▶ **What this task involves**
Exact duplicates of the lines from the top of the data through the line containing "in the payload.**" are needed, with every picture left out.
*****
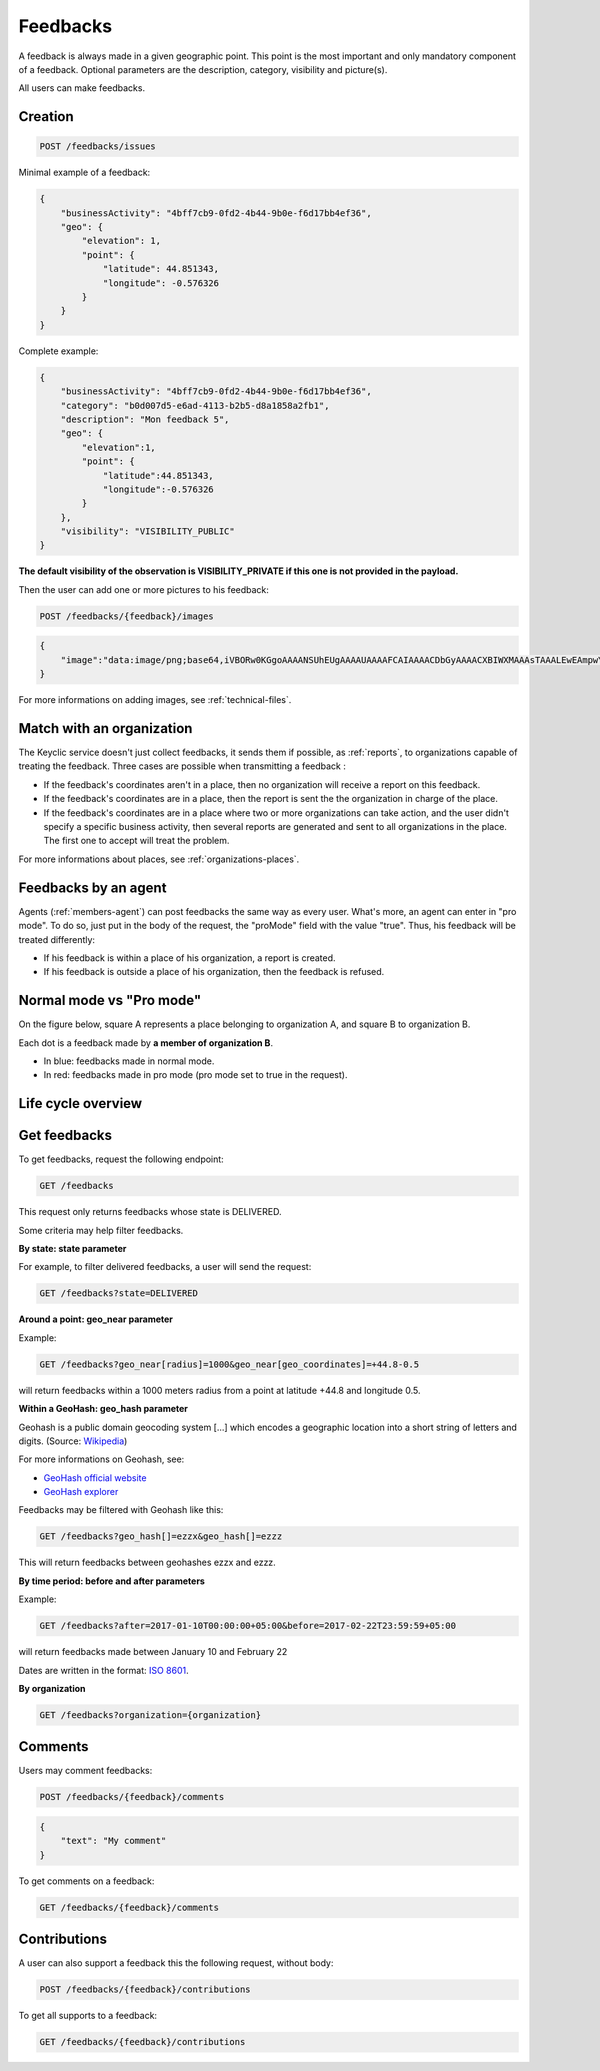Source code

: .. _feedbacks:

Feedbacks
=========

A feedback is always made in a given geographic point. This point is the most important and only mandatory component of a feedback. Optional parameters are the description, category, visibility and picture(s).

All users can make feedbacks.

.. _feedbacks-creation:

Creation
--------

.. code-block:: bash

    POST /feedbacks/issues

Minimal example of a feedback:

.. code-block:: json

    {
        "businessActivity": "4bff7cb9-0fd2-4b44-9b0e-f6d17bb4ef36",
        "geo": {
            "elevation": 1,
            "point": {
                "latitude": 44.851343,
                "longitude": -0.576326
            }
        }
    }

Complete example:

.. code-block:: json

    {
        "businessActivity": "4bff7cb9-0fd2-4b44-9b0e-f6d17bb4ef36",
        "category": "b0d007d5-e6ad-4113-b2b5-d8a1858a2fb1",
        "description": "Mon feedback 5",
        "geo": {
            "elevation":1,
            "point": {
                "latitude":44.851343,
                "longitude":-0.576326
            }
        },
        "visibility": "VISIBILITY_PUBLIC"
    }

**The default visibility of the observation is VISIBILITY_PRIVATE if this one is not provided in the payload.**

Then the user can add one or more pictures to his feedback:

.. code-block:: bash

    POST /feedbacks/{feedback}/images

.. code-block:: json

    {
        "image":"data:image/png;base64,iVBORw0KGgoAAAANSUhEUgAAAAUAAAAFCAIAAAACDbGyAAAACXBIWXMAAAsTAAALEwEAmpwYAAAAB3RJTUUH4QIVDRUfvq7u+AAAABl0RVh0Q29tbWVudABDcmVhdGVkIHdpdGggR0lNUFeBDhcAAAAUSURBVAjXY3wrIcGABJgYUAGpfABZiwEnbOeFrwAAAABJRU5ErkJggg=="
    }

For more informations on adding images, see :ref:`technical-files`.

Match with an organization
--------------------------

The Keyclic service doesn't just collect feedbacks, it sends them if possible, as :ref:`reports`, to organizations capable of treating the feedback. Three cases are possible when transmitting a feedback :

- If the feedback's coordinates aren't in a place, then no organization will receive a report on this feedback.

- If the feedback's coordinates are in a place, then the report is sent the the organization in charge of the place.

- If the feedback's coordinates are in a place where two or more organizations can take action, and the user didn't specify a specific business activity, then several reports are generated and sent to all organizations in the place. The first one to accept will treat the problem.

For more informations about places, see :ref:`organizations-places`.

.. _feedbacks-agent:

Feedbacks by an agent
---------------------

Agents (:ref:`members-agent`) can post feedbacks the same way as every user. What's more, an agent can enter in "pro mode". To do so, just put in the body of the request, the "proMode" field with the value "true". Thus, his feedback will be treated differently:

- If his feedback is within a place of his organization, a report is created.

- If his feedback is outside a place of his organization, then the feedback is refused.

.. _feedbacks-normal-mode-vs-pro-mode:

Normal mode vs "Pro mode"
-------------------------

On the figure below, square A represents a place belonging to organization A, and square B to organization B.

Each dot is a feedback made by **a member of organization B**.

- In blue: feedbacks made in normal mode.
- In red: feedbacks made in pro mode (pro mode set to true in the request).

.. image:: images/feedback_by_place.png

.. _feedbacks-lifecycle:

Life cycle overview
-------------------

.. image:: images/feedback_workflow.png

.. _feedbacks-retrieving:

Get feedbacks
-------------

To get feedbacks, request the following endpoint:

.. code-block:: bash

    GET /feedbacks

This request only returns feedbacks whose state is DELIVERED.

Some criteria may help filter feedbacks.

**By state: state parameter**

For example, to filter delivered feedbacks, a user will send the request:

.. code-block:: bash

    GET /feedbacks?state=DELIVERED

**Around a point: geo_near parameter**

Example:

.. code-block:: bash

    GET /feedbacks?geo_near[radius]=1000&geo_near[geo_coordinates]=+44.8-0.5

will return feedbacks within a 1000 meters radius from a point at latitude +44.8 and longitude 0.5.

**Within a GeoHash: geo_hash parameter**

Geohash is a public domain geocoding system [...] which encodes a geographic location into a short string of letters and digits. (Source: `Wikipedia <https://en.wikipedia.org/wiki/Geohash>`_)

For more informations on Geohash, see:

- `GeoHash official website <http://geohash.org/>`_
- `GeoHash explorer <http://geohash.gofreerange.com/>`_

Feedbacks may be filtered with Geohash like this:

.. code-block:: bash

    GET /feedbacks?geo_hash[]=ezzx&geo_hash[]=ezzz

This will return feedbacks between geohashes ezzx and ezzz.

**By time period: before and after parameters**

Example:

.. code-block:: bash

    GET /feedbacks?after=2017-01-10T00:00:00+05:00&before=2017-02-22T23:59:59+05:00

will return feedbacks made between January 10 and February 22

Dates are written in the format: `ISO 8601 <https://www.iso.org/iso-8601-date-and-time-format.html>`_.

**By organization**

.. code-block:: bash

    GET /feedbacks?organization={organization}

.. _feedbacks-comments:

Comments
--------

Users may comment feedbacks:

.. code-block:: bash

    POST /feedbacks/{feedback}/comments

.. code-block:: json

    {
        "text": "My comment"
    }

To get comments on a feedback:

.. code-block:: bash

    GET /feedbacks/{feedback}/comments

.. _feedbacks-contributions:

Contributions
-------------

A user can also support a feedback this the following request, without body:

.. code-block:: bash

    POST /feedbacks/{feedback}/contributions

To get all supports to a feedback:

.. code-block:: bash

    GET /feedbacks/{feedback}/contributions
*****
▶ **Response for this exercise**
Source code

: .. _feedbacks:

Feedbacks
=========

A feedback is always made in a given geographic point. This point is the most important and only mandatory component of a feedback. Optional parameters are the description, category, visibility and picture(s).

All users can make feedbacks.

.. _feedbacks-creation:

Creation
--------

.. code-block:: bash

    POST /feedbacks/issues

Minimal example of a feedback:

.. code-block:: json

    {
        "businessActivity": "4bff7cb9-0fd2-4b44-9b0e-f6d17bb4ef36",
        "geo": {
            "elevation": 1,
            "point": {
                "latitude": 44.851343,
                "longitude": -0.576326
            }
        }
    }

Complete example:

.. code-block:: json

    {
        "businessActivity": "4bff7cb9-0fd2-4b44-9b0e-f6d17bb4ef36",
        "category": "b0d007d5-e6ad-4113-b2b5-d8a1858a2fb1",
        "description": "Mon feedback 5",
        "geo": {
            "elevation":1,
            "point": {
                "latitude":44.851343,
                "longitude":-0.576326
            }
        },
        "visibility": "VISIBILITY_PUBLIC"
    }

**The default visibility of the observation is VISIBILITY_PRIVATE if this one is not provided in the payload.**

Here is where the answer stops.